Arranging sampled parts on a live kit using odd sounds to replicate sounds.
In this lesson you will be arranging a sampled groove onto live kit using the song Forest by 21 Pilots as an example. The groove in question comes in right at the start of the song and if you listen and is made up entirely of electronically created parts. If you do a quick youtube search for live versions of the song you will see the drummer using a trigger pad to re-create these sounds but these are expensive and most drummers don't have then on this kit. The main aim of this lesson is to try and help you work out how to replicate those parts on gear you would normally own.
Through this page a one bar groove will be built up step by step. The focus will be on listening to the sounds used and working out what would most sound like that.
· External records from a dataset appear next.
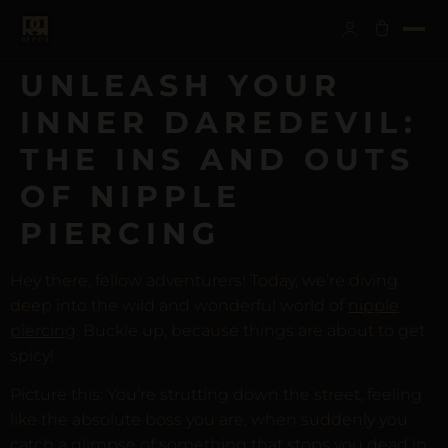
UNLEASH YOUR
INNER DAREDEVIL:
THE INS AND OUTS
OF NIPPLE
PIERCING
Hey there, fellow adventurers! Today, we’re diving
deep into the wild and wonderful world of
nipple
piercing
. Buckle up, because things are about to get
spicy!
Picture this: You’re strutting down the street, feeling
like the absolute boss you are, when suddenly you
catch a glimpse of something that stops you dead in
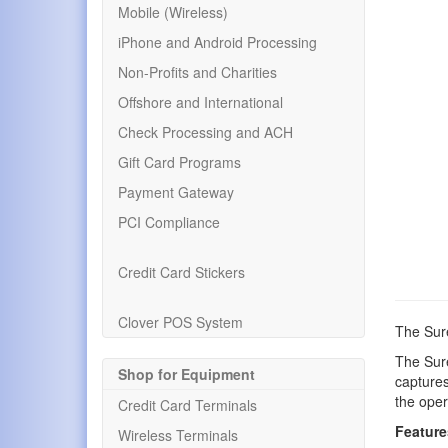
Mobile (Wireless)
iPhone and Android Processing
Non-Profits and Charities
Offshore and International
Check Processing and ACH
Gift Card Programs
Payment Gateway
PCI Compliance
Credit Card Stickers
Clover POS System
The Sur
The Sur
Shop for Equipment
captures
the oper
Credit Card Terminals
Feature
Wireless Terminals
So listen back again to that main groove part underneath the intro. The most obvious part is the bass drum on beat 1 of the bar, most drum kits have a bass drum so that's easy enough! There is also something that sounds like a shaker being played on the quarter note counts. Now, you could actually use a shaker for this and let your left hand deal with some of the other sounds used within the bar. That would sound accurate and later on in the song there is space for you to put the shaker down and pick up a stick but what we are trying to do here is replicate parts. So what sounds like a shaker on a standard drum kit? Some kind of cymbal would be best and it should be something with a shortist sound. To me, a half open hi hat would be the most obvious. So far that gives us this:
The next thing that jumps out to me is an accented note on the 'a' after beat 2, which could be thought of as the grooves back beat. On the recording this is a sort of scratchy, short, sharp sound and to me the snare drum would be appropriate for this. If you listen closely the pitch of this back beat changes in the second bar of the phrase. If you wanted to get really techical you could use a standard snare for the first bar then in the second switch to a second snare or play a rim shot. With the snare added we have this:
The next bit gets a bit tricker. On beat four there are some eighth notes that a played with a kind of clicky, wooden tone. The note on the beat is higher pitched than the one that falls on the '+'. If there was just one pitch a Side Stick would work well, but ideally we want those two different tones. Toms are an option but they aren't really matching with the tone so I think the Rims of the toms might be better. That gives you a nice 'clicky' sound and there are multiple pitches to work with. Here's what that looks like with those added in:
Finally, another of those clicky sounds is on the '+' count right at the start of the bar and is the lower pitched sound. So the full groove arranged for kit would be like this:
That completes the groove and hopefully has helped with arranging parts in this manner!
- Learn the full groove upto a tempo of at least 121bpm, which is the speed of the song.
- Listen through the rest of the song and try to pick out some other parts that are samples. Arrange them for live kit.
- Apply the groove to a four or eighth bar phrase.
- Try playing a long to the full song.